[Saved entries]
□ □ □ □ □

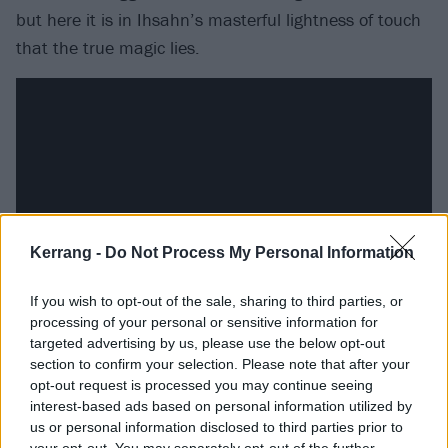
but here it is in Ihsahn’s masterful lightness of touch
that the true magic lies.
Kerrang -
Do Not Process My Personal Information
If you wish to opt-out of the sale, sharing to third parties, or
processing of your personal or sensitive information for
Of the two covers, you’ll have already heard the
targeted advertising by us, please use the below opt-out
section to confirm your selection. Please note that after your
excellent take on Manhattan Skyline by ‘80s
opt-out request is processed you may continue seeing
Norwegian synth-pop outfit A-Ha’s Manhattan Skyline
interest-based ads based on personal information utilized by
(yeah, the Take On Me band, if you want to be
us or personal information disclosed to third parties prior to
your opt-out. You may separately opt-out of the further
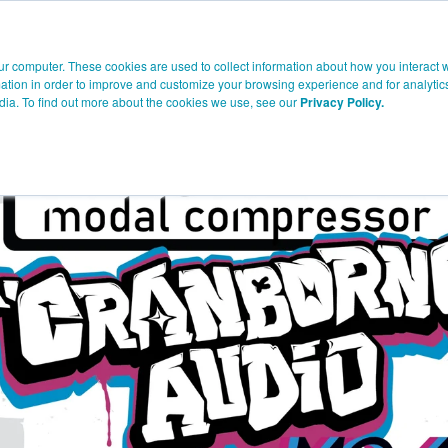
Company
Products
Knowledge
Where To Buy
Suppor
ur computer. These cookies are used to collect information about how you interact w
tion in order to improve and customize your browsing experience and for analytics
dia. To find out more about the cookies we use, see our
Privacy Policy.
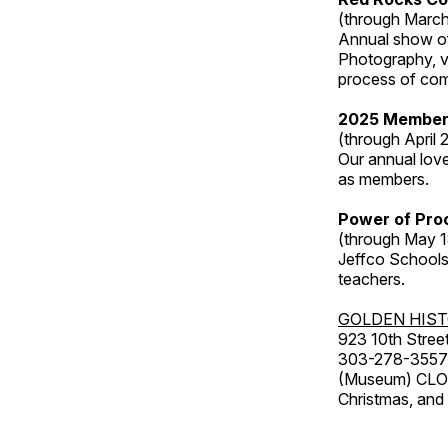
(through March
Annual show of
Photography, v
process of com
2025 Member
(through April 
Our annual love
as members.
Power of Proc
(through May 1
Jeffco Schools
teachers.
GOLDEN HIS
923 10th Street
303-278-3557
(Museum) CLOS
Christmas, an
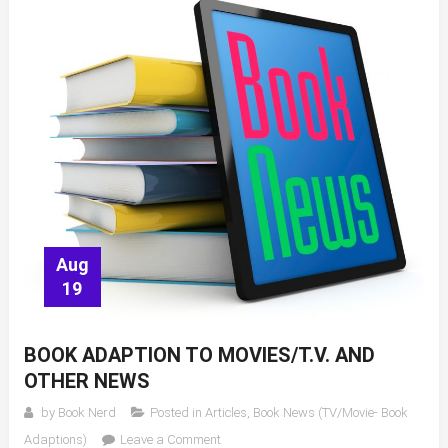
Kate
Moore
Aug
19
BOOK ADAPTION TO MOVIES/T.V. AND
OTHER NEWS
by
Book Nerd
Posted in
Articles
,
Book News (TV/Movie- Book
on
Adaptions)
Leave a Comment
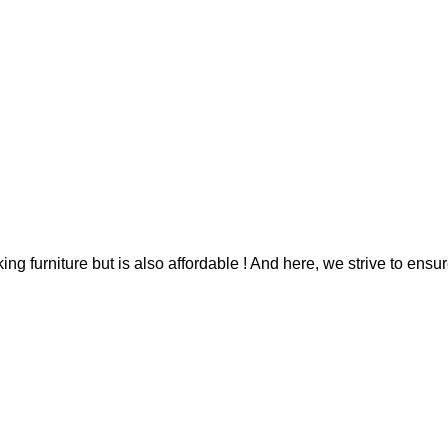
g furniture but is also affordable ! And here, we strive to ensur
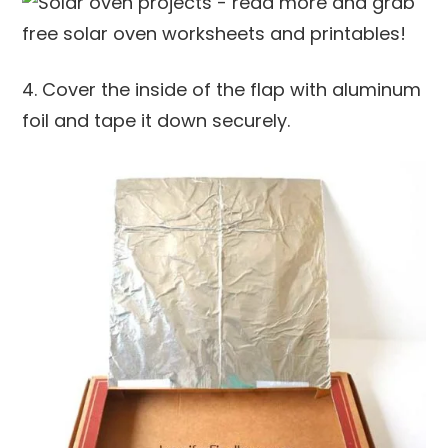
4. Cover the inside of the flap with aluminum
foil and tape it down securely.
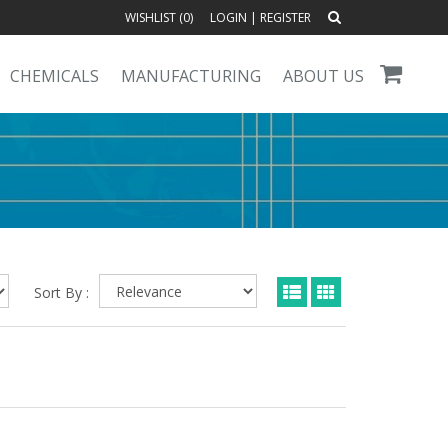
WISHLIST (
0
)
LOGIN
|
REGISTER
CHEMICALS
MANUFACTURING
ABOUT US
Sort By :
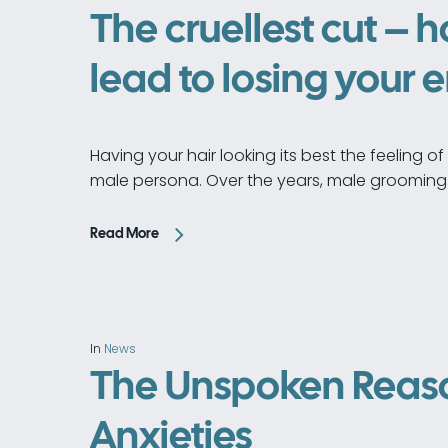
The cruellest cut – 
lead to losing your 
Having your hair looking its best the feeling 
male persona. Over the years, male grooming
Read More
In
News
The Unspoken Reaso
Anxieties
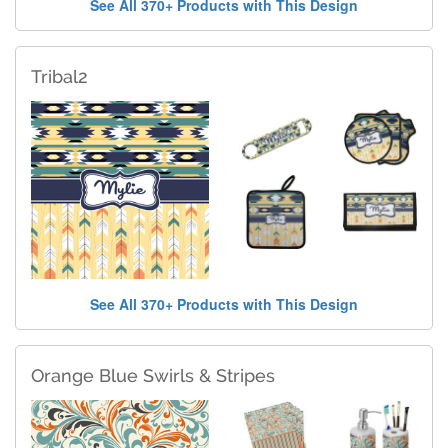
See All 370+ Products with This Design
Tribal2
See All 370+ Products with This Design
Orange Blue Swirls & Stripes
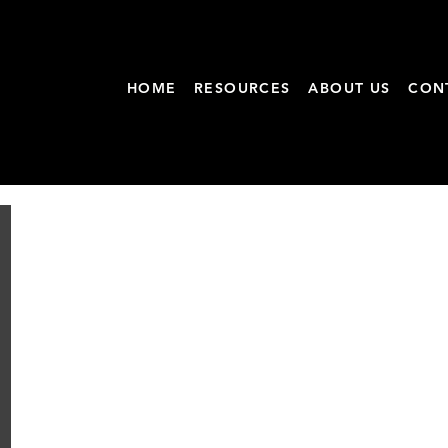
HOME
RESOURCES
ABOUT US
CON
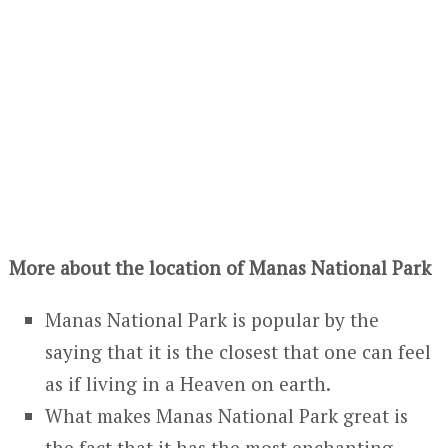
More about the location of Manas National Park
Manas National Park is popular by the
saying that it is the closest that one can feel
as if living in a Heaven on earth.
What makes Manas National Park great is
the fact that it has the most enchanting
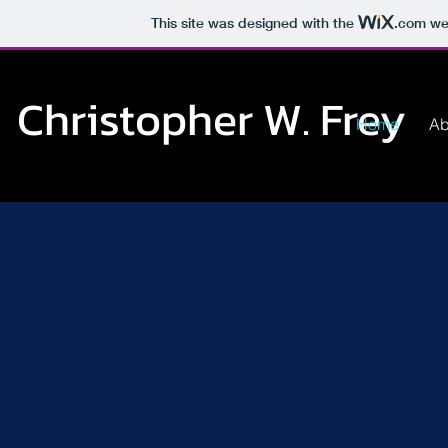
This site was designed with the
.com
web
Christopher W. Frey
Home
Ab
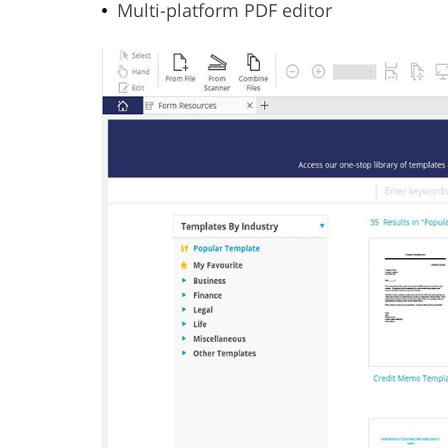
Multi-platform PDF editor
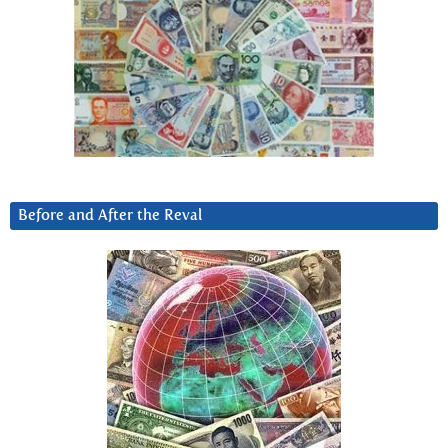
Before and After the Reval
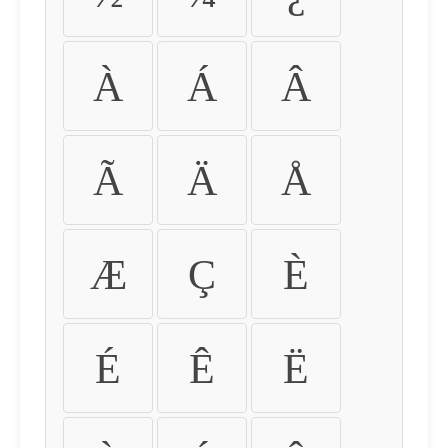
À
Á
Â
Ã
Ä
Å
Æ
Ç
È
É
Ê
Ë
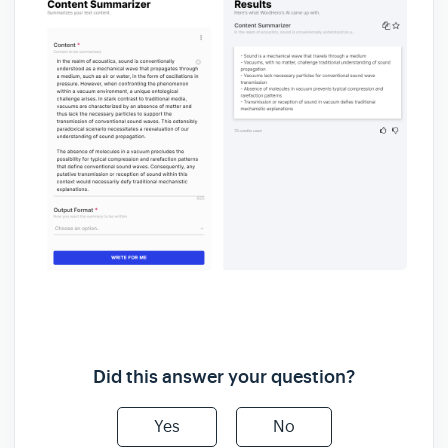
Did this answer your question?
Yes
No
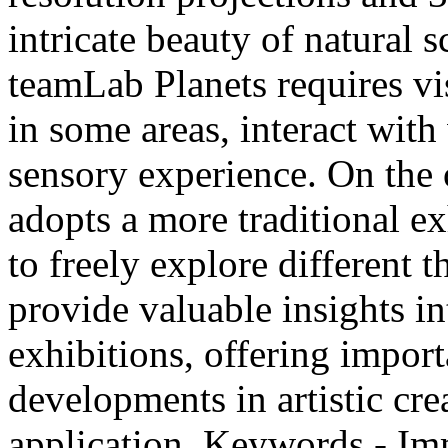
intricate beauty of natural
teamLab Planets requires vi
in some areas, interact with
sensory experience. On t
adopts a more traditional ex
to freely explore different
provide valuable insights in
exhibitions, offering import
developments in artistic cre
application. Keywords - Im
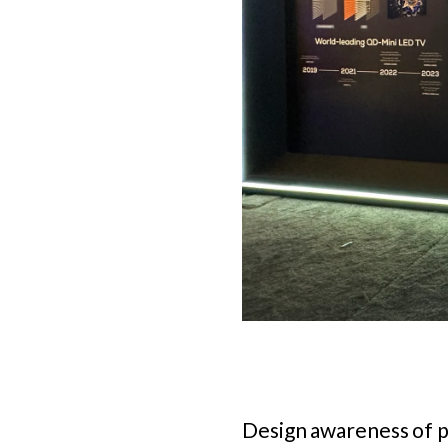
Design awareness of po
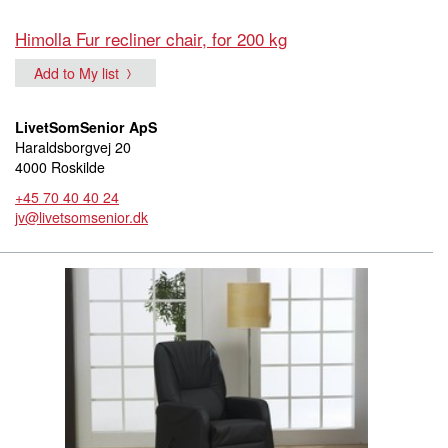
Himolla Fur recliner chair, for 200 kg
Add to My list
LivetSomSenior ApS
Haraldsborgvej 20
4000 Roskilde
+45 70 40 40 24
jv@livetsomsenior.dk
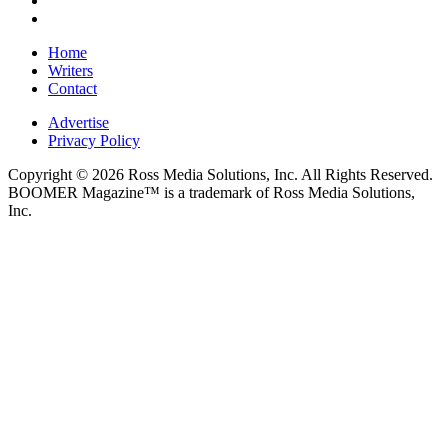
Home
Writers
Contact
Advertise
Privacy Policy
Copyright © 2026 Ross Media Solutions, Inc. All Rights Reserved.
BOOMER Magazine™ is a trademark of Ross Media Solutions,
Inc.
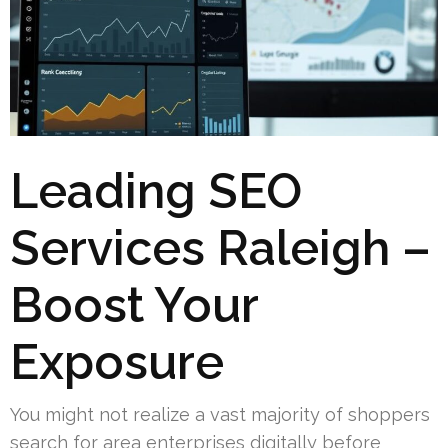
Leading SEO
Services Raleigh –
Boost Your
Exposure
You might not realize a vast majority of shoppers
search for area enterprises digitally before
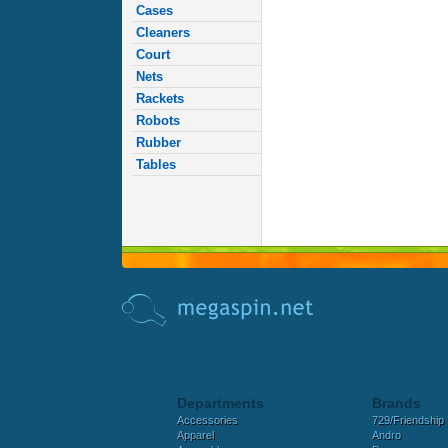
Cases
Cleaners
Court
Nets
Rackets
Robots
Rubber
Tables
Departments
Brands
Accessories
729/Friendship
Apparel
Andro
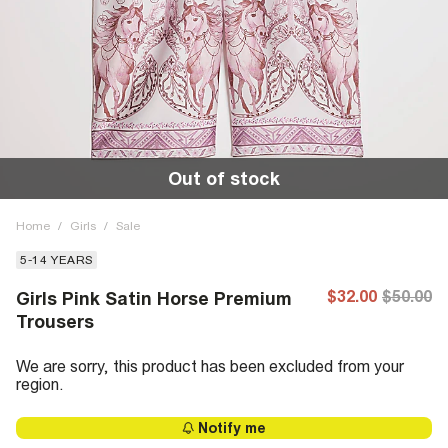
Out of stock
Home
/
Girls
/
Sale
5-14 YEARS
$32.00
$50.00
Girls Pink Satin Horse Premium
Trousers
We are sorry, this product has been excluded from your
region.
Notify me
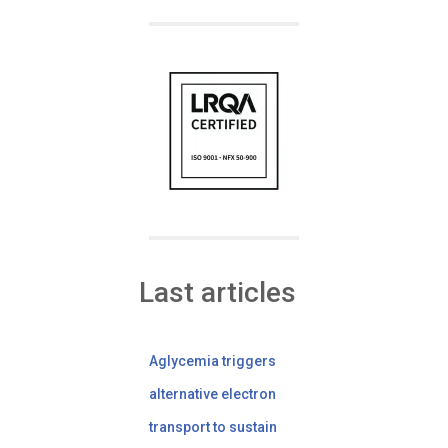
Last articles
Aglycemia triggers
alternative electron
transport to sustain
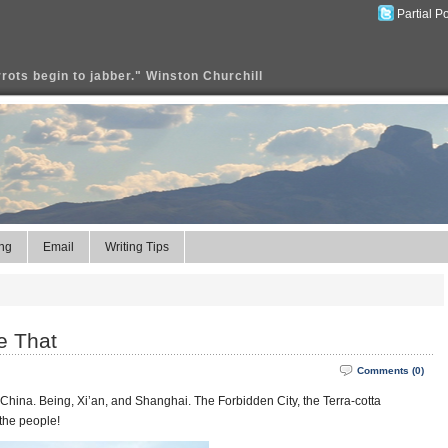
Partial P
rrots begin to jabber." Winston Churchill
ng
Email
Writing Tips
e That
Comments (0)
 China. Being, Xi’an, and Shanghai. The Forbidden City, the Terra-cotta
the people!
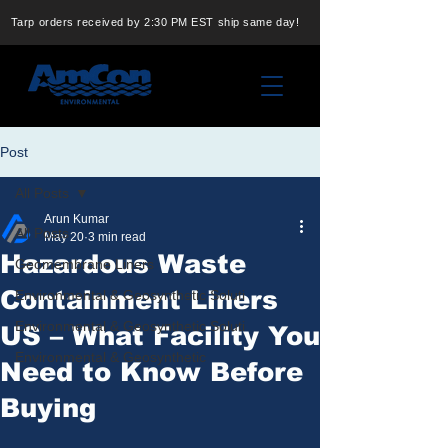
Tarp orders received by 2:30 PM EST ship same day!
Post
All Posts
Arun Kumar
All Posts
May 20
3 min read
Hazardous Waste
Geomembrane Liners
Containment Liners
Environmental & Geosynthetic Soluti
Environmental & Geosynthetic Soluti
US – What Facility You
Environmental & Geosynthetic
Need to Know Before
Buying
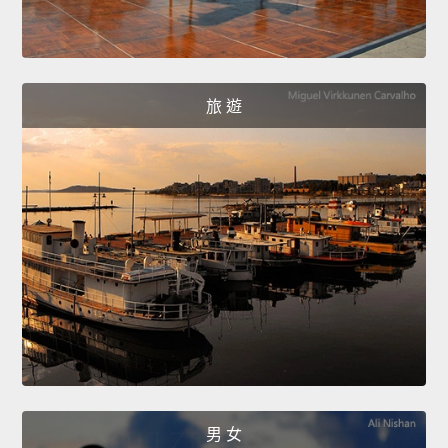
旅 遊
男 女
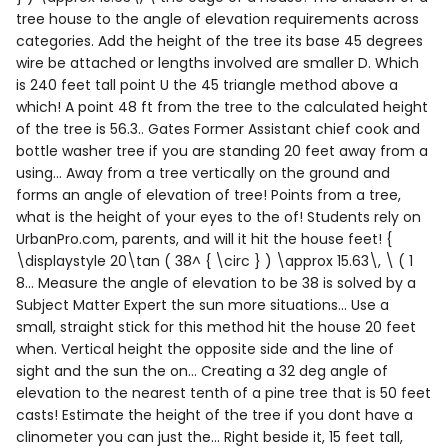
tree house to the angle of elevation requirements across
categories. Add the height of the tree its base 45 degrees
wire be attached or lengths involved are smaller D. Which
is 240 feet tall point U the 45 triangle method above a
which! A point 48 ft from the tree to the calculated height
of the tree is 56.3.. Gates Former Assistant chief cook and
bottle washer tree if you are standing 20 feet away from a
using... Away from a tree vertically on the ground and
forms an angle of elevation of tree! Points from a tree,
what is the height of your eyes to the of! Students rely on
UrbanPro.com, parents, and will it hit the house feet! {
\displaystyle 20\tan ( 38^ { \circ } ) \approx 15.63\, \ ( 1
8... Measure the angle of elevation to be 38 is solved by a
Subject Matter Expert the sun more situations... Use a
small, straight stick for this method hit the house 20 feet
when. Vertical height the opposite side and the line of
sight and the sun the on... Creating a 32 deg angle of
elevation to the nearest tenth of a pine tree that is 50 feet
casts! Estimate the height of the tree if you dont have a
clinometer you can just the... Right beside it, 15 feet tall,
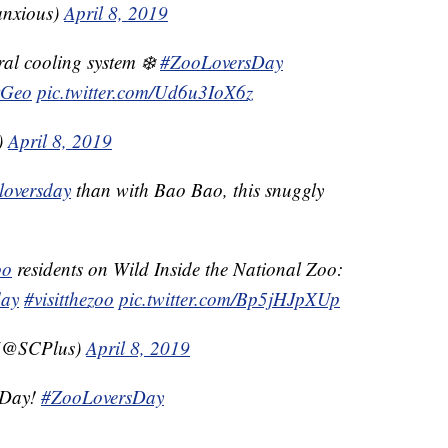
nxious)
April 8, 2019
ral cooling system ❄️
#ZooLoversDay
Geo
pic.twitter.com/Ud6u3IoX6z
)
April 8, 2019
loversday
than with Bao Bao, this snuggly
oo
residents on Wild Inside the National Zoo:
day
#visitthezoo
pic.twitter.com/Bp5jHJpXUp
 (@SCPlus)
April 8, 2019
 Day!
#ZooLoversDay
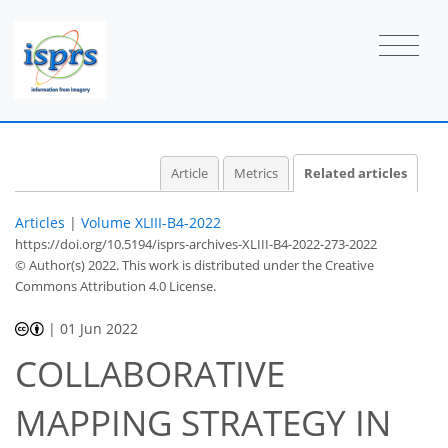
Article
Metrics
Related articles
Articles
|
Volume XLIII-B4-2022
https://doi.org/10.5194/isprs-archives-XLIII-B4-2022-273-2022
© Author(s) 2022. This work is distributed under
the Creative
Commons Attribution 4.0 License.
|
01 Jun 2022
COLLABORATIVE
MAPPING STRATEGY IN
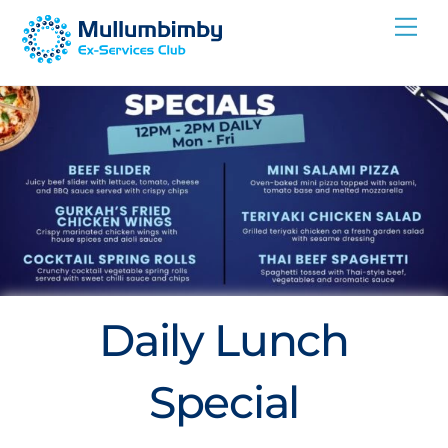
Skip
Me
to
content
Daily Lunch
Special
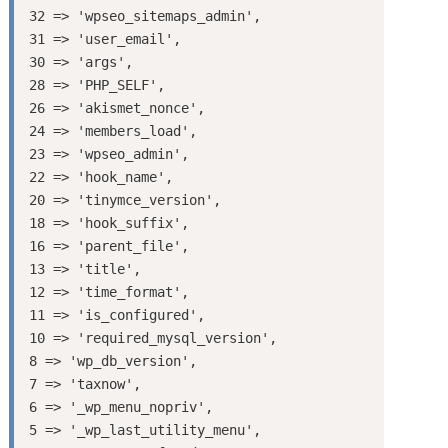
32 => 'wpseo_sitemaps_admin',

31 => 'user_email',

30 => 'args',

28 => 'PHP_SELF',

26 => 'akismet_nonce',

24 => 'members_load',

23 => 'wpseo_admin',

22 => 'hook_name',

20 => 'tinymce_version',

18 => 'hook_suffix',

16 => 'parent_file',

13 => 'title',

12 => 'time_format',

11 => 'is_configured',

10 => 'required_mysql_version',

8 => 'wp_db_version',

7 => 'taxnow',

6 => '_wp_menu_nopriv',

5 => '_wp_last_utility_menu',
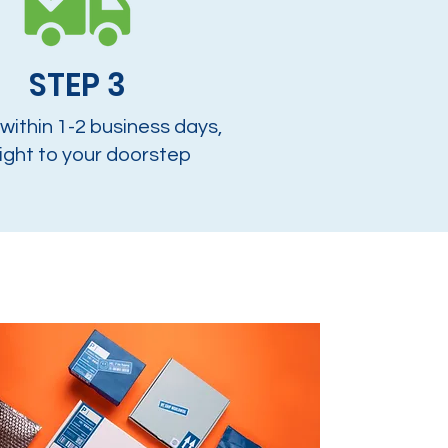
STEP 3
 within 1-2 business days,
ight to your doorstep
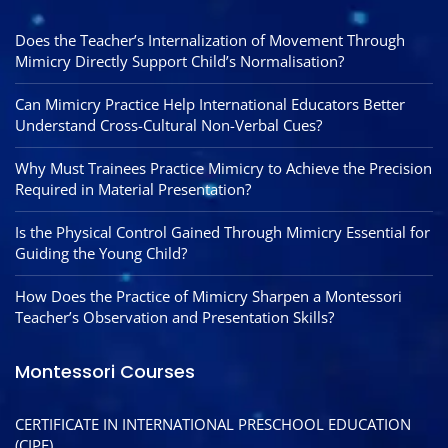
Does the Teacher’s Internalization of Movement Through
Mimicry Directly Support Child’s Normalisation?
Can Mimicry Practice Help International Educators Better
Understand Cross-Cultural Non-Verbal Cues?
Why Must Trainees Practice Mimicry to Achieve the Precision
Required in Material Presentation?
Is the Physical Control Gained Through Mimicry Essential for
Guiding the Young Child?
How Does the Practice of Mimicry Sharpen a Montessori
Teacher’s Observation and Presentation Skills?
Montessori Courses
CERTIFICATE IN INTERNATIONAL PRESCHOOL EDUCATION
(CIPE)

□ □ □ □ □

What you need to do. Repeat the lines of the listing from the line with "More about the location" up to and including the line with "Multi-platform PDF editor", leaving the pictures out of your answer.

Output of the task.
More about the location of Manas National Park
Manas National Park is popular by the
saying that it is the closest that one can feel
as if living in a Heaven on earth.
What makes Manas National Park great is
the fact that it has the most enchanting
This site was designed with the
.com
web
Christopher W. Frey
Home
Ab
Multi-platform PDF editor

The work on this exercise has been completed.